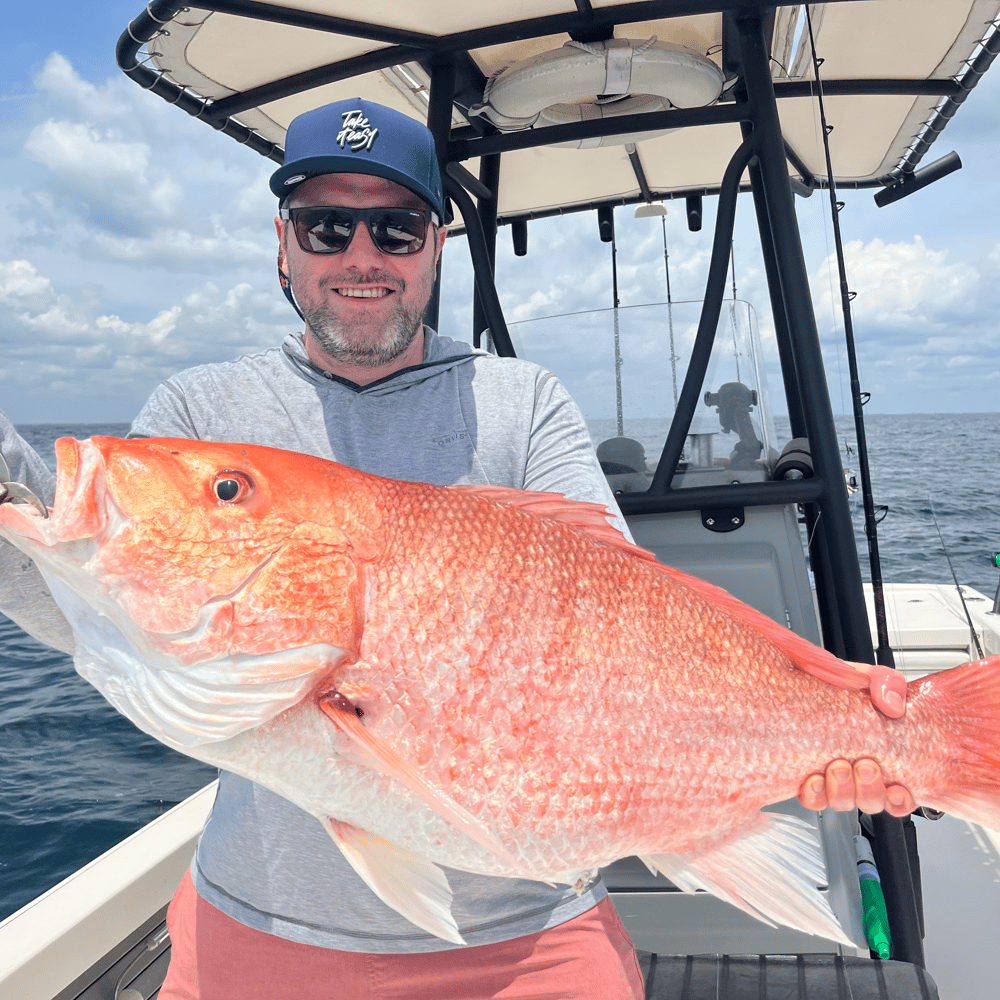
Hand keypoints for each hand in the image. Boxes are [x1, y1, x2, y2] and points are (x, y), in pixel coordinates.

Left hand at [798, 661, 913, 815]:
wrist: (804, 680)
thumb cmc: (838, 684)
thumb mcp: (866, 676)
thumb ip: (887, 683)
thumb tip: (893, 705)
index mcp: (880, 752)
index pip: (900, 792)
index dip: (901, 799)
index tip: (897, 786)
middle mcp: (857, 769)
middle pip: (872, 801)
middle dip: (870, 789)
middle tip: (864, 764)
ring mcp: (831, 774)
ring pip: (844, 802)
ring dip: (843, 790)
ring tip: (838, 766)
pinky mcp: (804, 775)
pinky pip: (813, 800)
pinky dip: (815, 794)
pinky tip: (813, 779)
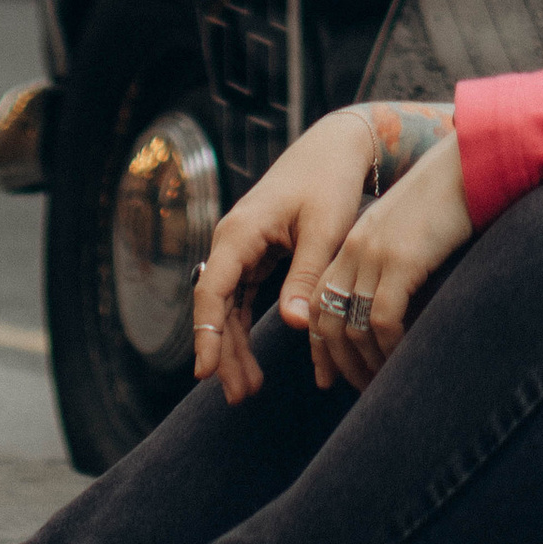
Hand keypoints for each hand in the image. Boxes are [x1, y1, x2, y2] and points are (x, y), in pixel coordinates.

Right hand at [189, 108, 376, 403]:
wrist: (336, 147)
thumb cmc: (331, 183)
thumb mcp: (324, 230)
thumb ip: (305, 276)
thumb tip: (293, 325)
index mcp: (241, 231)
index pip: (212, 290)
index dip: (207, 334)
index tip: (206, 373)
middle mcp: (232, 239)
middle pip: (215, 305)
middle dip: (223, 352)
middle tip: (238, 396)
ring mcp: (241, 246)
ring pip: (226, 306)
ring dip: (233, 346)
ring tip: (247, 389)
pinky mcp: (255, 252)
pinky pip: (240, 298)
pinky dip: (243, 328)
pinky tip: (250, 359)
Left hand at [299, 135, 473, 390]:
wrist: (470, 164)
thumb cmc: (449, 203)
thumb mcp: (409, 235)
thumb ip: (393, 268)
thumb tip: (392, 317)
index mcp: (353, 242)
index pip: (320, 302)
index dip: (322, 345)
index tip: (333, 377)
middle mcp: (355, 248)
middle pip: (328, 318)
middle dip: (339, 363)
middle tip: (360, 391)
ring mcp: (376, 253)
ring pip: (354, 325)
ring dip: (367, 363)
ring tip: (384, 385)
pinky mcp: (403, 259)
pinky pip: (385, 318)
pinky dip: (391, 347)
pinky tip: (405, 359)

REQUIRED WORK: Repeat, without changes, every line from the one that contains "thumb ip: (393, 268)" through the final line of the data.

RESPONSE BOX:
thumb ip: (393, 268)
thumb tip: (392, 317)
index mcp: (353, 242)
index pip: (320, 302)
index dip: (322, 345)
index tip: (333, 377)
middle mcp: (355, 248)
middle pip: (328, 318)
middle dip: (339, 363)
middle tip: (360, 391)
ring mcp: (376, 253)
ring pip: (354, 325)
ring dip: (367, 363)
ring tip: (384, 385)
pinky mcp: (403, 259)
pinky pip: (385, 318)
pinky dip: (391, 347)
pinky tip: (405, 359)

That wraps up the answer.